What you will do
No line before the one containing "[475,444,648,459] second ResourceDef" is to be output; retype exactly that line and all lines that follow it to the end of the records.

--- Stored data ---

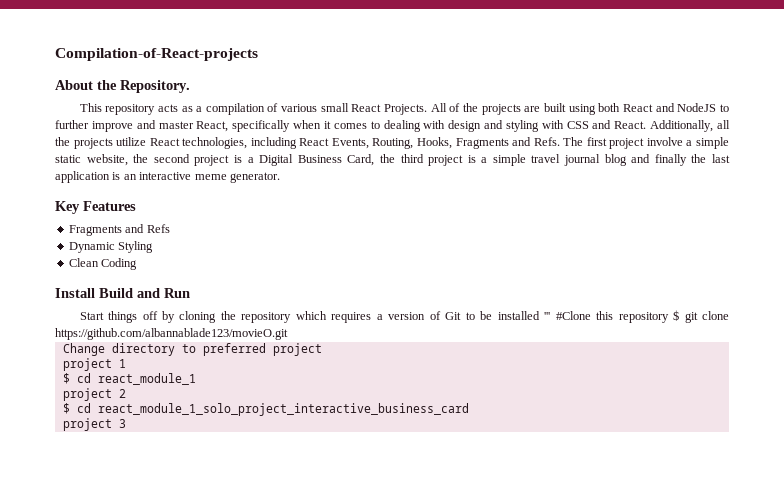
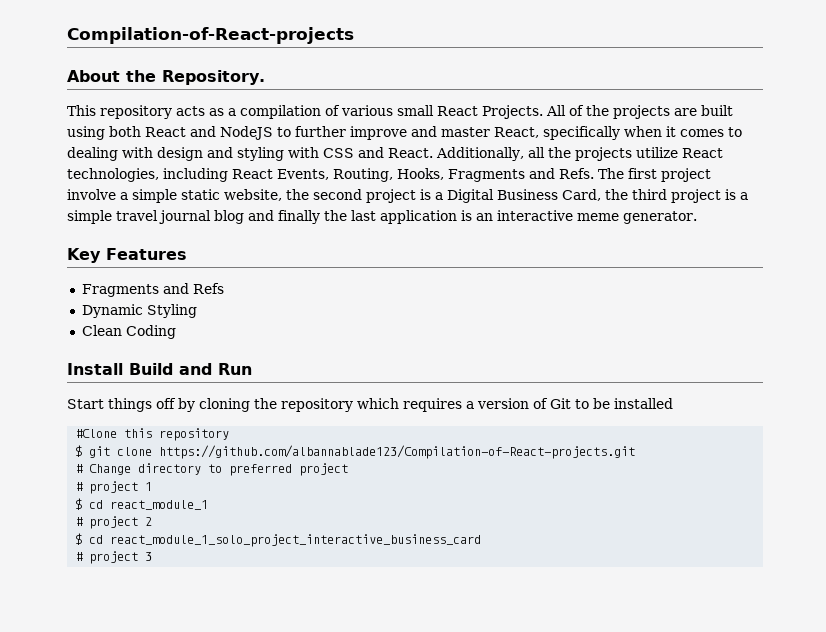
[544,312,551,320] ''' -> (673, 403) //
(669, 317) none -> (230, 434) //
[55,328,288,340] https://github.com/albannablade123/movieO.git // -> [159,445,636,459] [75,464,84,473] https://github.com/albannablade123/Compilation-of-React-projects.git // #
(322, 349) none -> [75,482,84,491] #
(196, 379) none -> [75,517,84,526] #
(469, 409) none -> [75,552,84,561] #

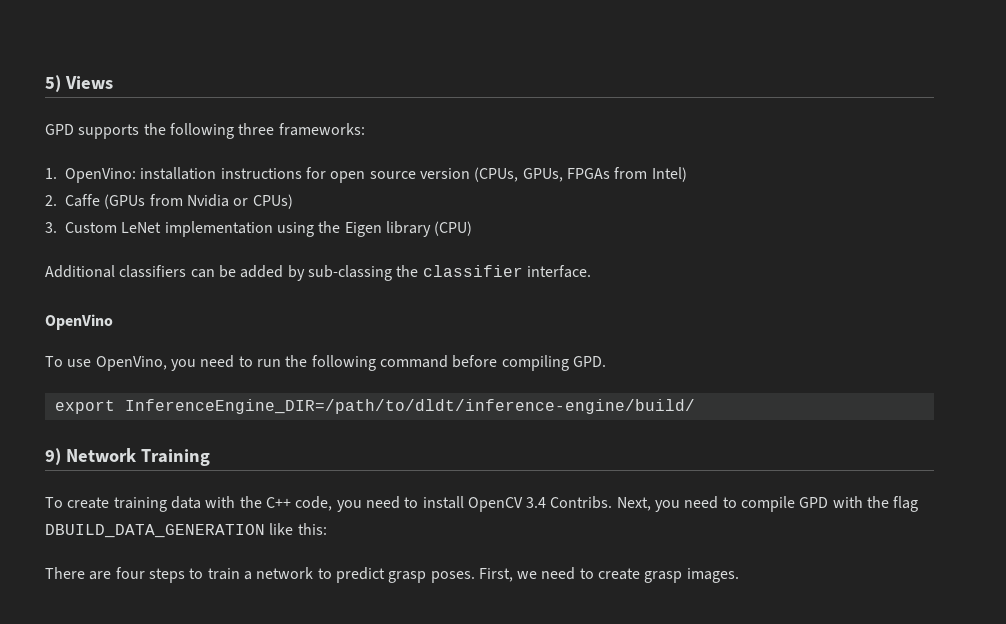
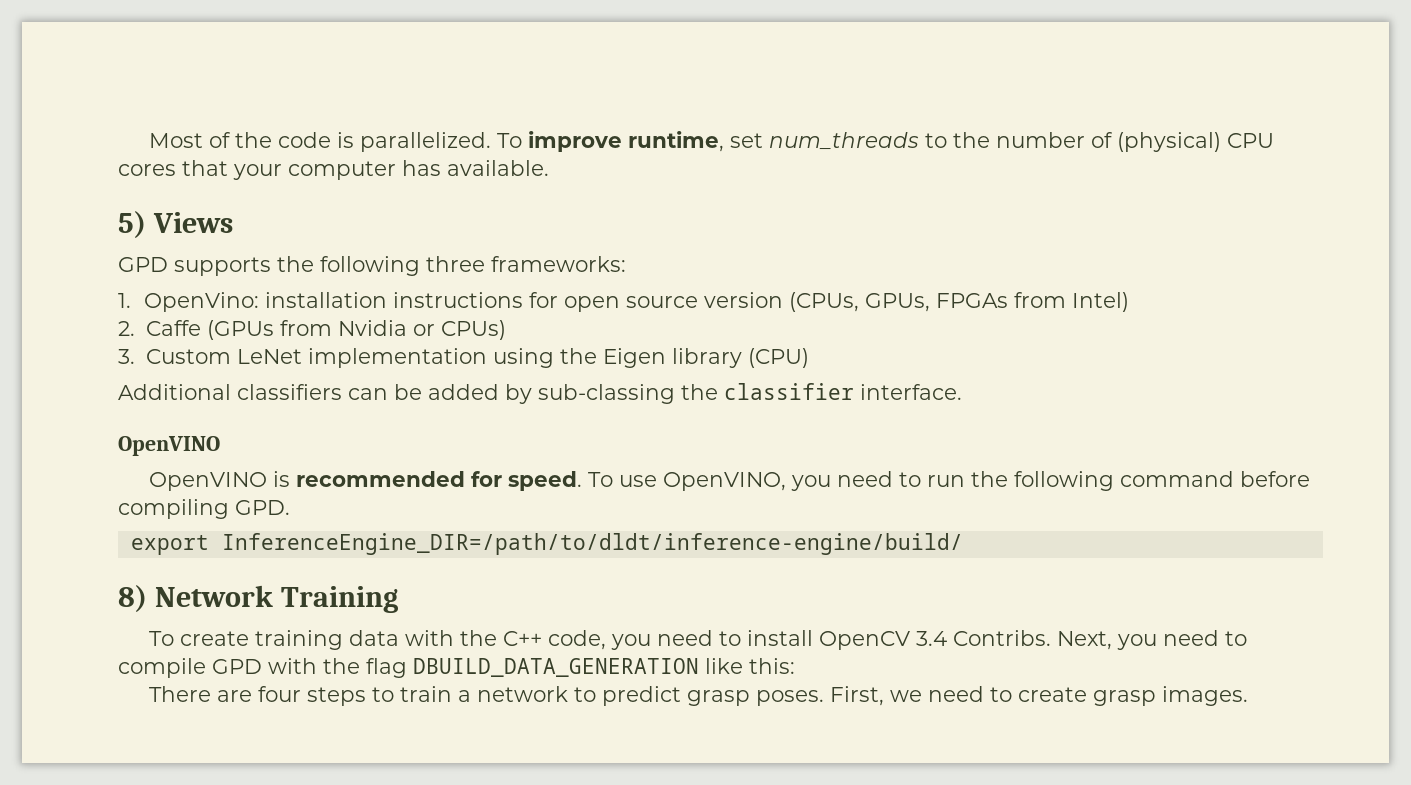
(45, 83) none -> [149,131,1275,152] [118,160,549,180] Most of the code is parallelized. To improve runtime, set num_threads to the number of (physical) CPU cores that your computer has available. //
[45,314,113,330] OpenVino // -> [118,436,220,456] [149,471,583,491] OpenVINO // OpenVINO is recommended for speed.
[95,356,167,371] OpenVino, -> [663,472,787,491] OpenVINO,
[45,448,61,465] 9) -> [118,585,147,612] 8)

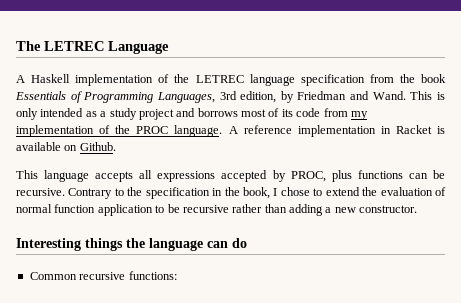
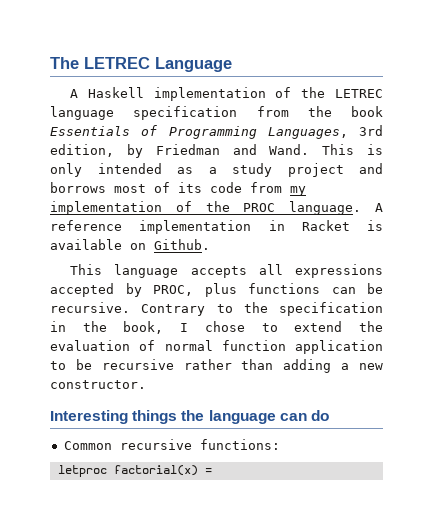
(177, 275) none -> [57,465,212,477] // letproc factorial(x) =

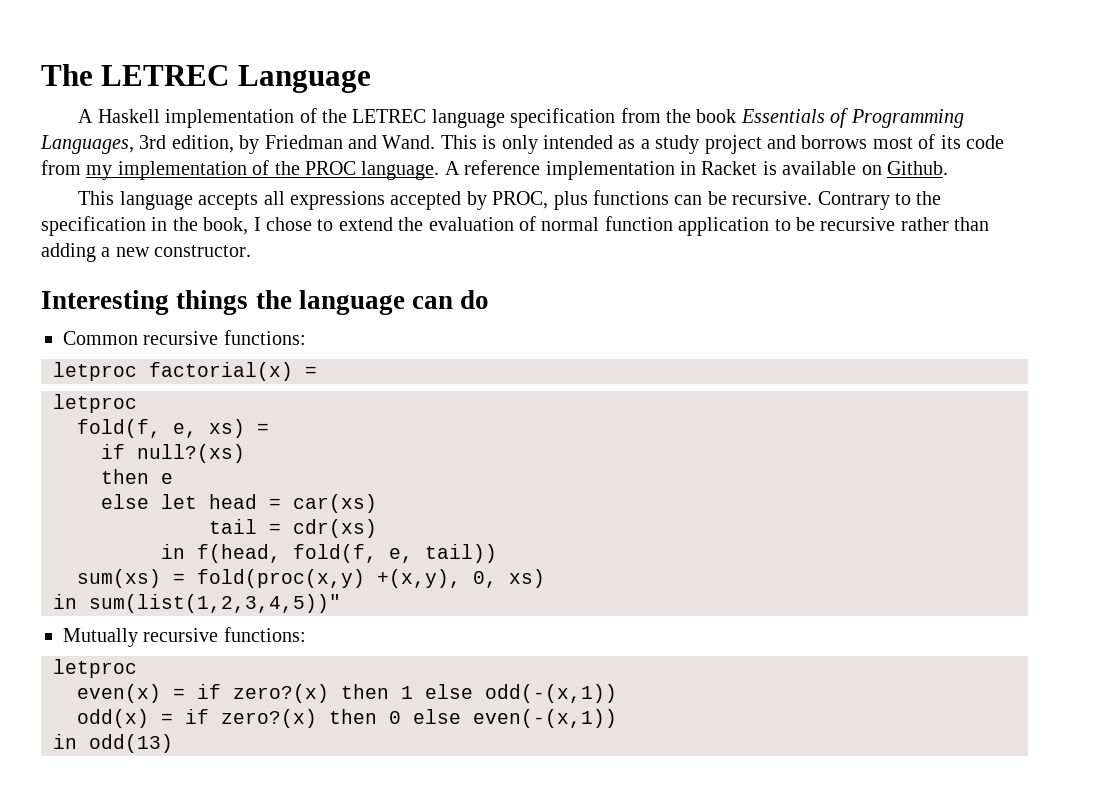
(212, 471) none -> [53,394,137,413] [77,419,269,438] [101,444,245,463] [101,469,173,484] [101,494,377,513] [209,519,377,538] [161,544,497,563] [77,569,545,588] [53,594,341,613] [63,627,306,647] [53,659,137,678] [77,684,617,703] [77,709,617,728] [53,734,173,753] // letproc // fold(f, e, xs) = // if null?(xs) // then e // else let head = car(xs) // tail = cdr(xs) // in f(head, fold(f, e, tail)) // sum(xs) = fold(proc(x,y) +(x,y), 0, xs) // in sum(list(1,2,3,4,5))" // Mutually recursive functions: // letproc // even(x) = if zero?(x) then 1 else odd(-(x,1)) // odd(x) = if zero?(x) then 0 else even(-(x,1)) // in odd(13)

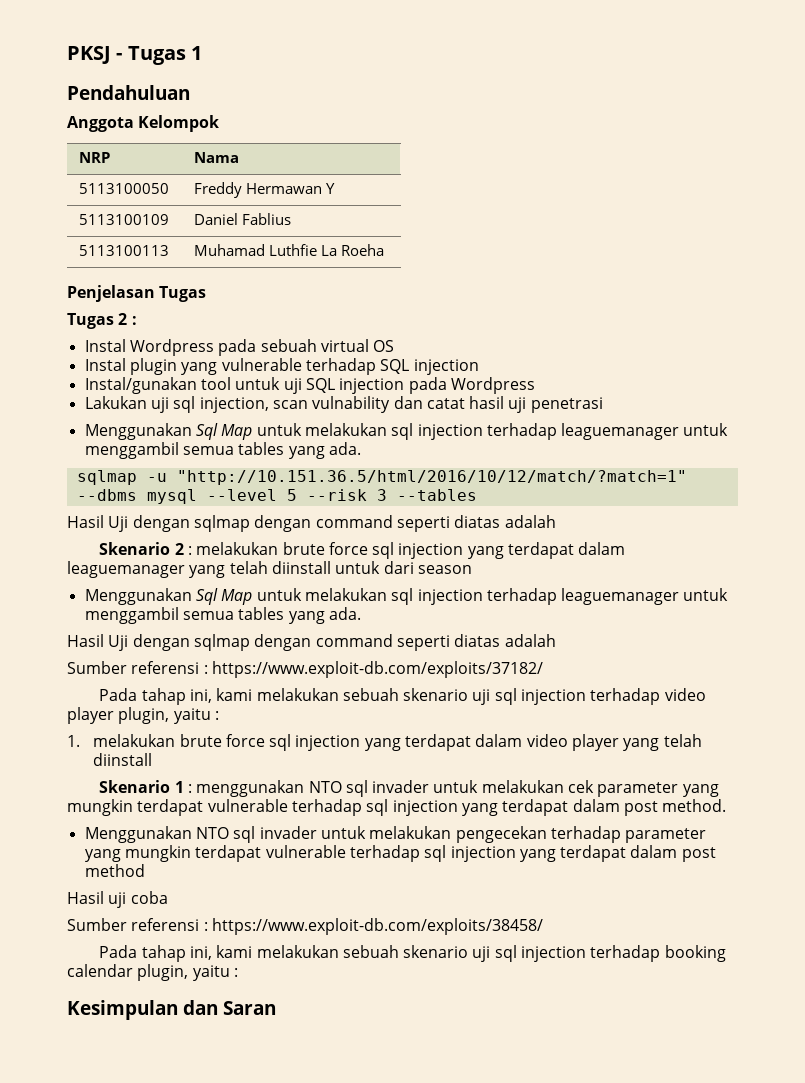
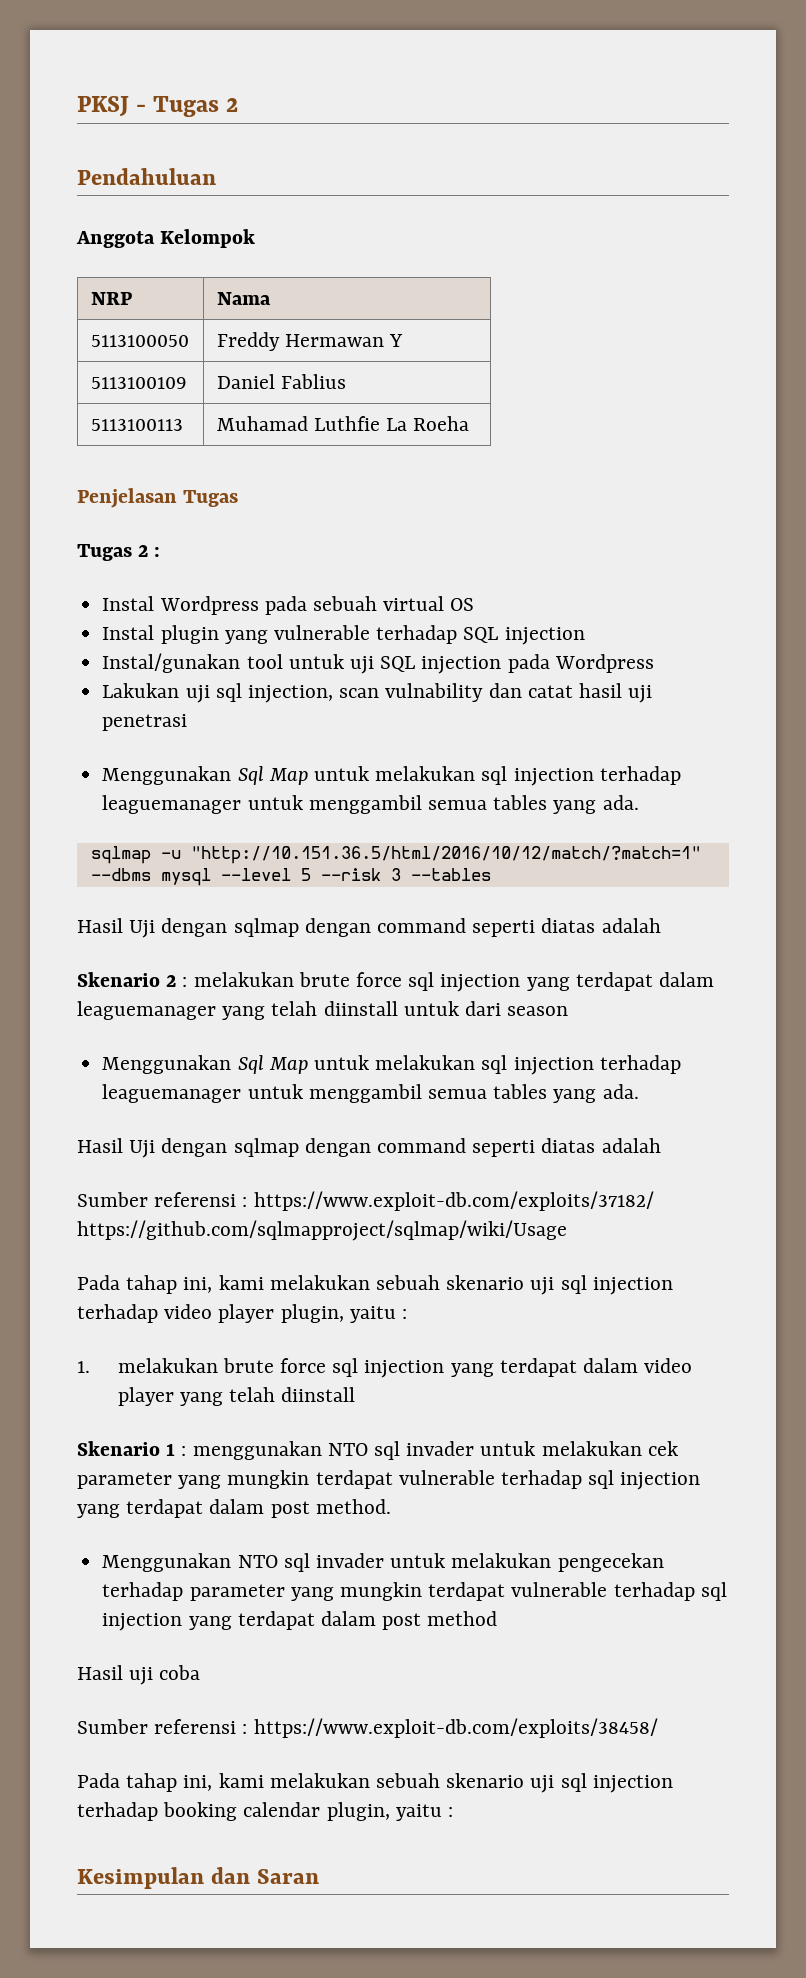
[191,46,203,60] 1 -> [226,98,239,112] 2
(543, 669) none -> [77,1220,567,1241] https://github.com/sqlmapproject/sqlmap/wiki/Usage

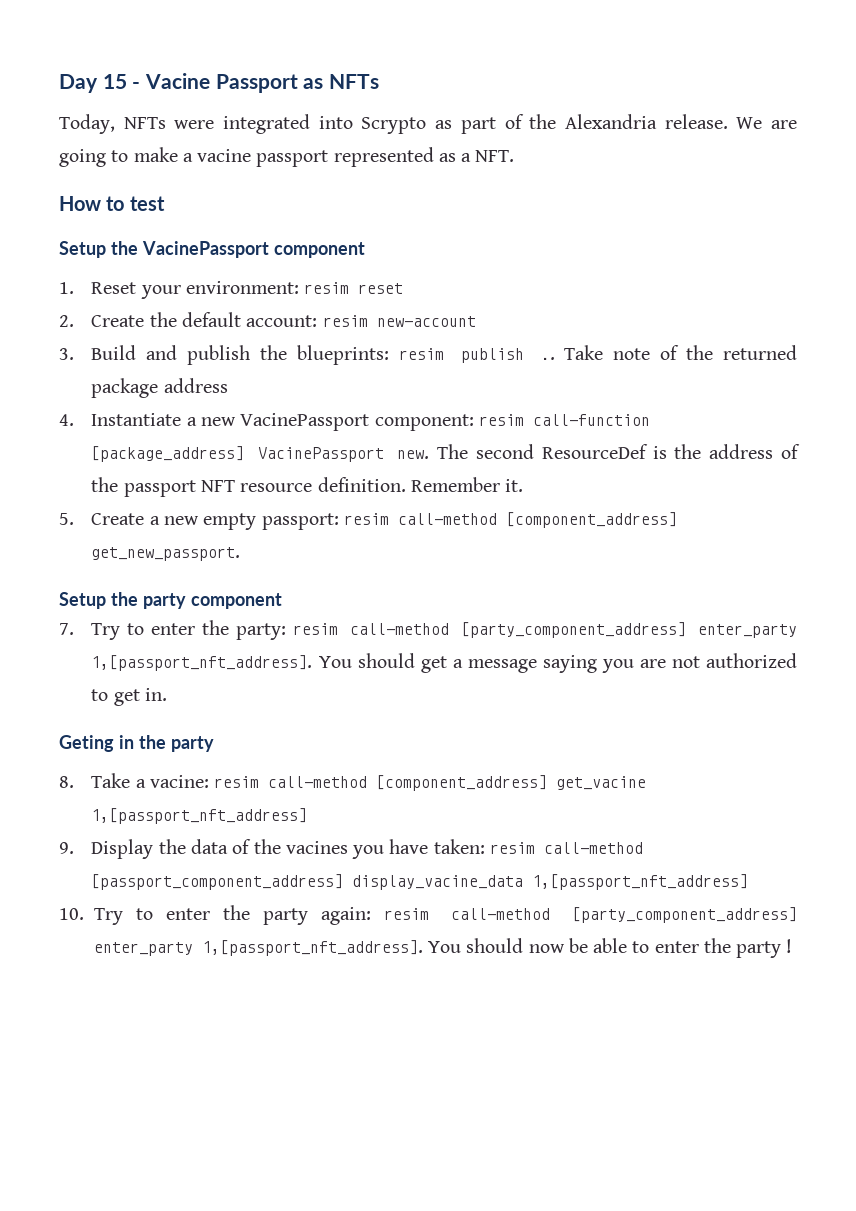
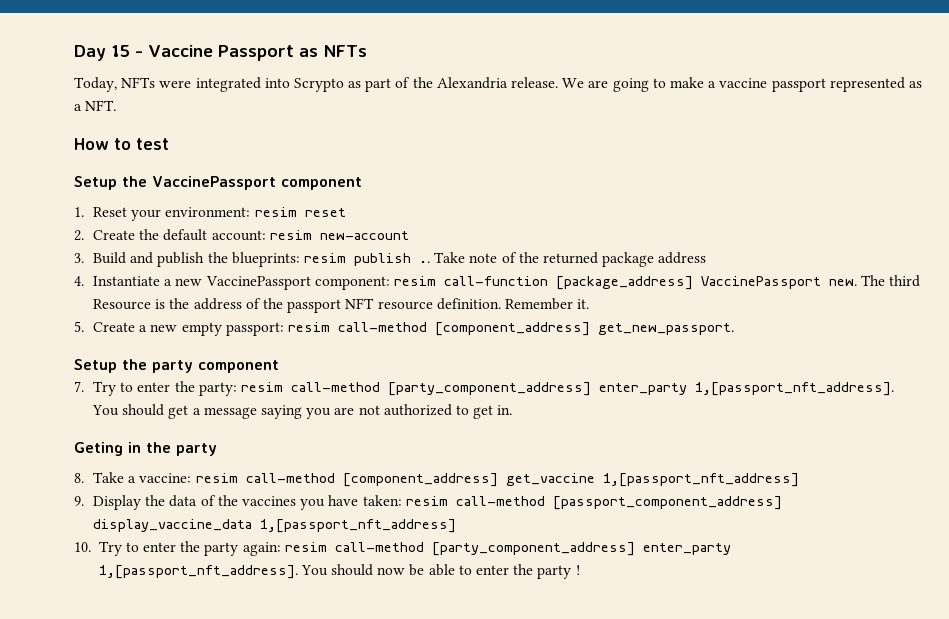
[145,73,211,89] Vacine -> [148,45,213,57] Vaccine
[197,149,252,162] vacine -> [719,78,768,88] vaccine
[141,241,269,258] VacinePassport -> [152,176,276,190] VaccinePassport
[240,413,370,431] VacinePassport -> [205,276,311,290] VaccinePassport
[257,447,384,462] VacinePassport -> [700,276,821,289] VaccinePassport
[475,444,648,459] second ResourceDef -> [889,275,921,287] [93,299,152,310] third Resource
[149,775,647,791] vacine: resim call-method [component_address] get_vacine -> [139,473,595,487] vaccine: resim call-method [component_address] get_vaccine
[285,841,348,854] vacines -> [241,496,296,506] vaccines
[352,875,524,890] display_vacine_data -> [93,519,253,532] display_vaccine_data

---

Output for this exercise
[475,444,648,459] second ResourceDef -> [889,275,921,287] [93,299,152,310] third Resource
[149,775,647,791] vacine: resim call-method [component_address] get_vacine -> [139,473,595,487] vaccine: resim call-method [component_address] get_vaccine
[285,841,348,854] vacines -> [241,496,296,506] vaccines
[352,875,524,890] display_vacine_data -> [93,519,253,532] display_vaccine_data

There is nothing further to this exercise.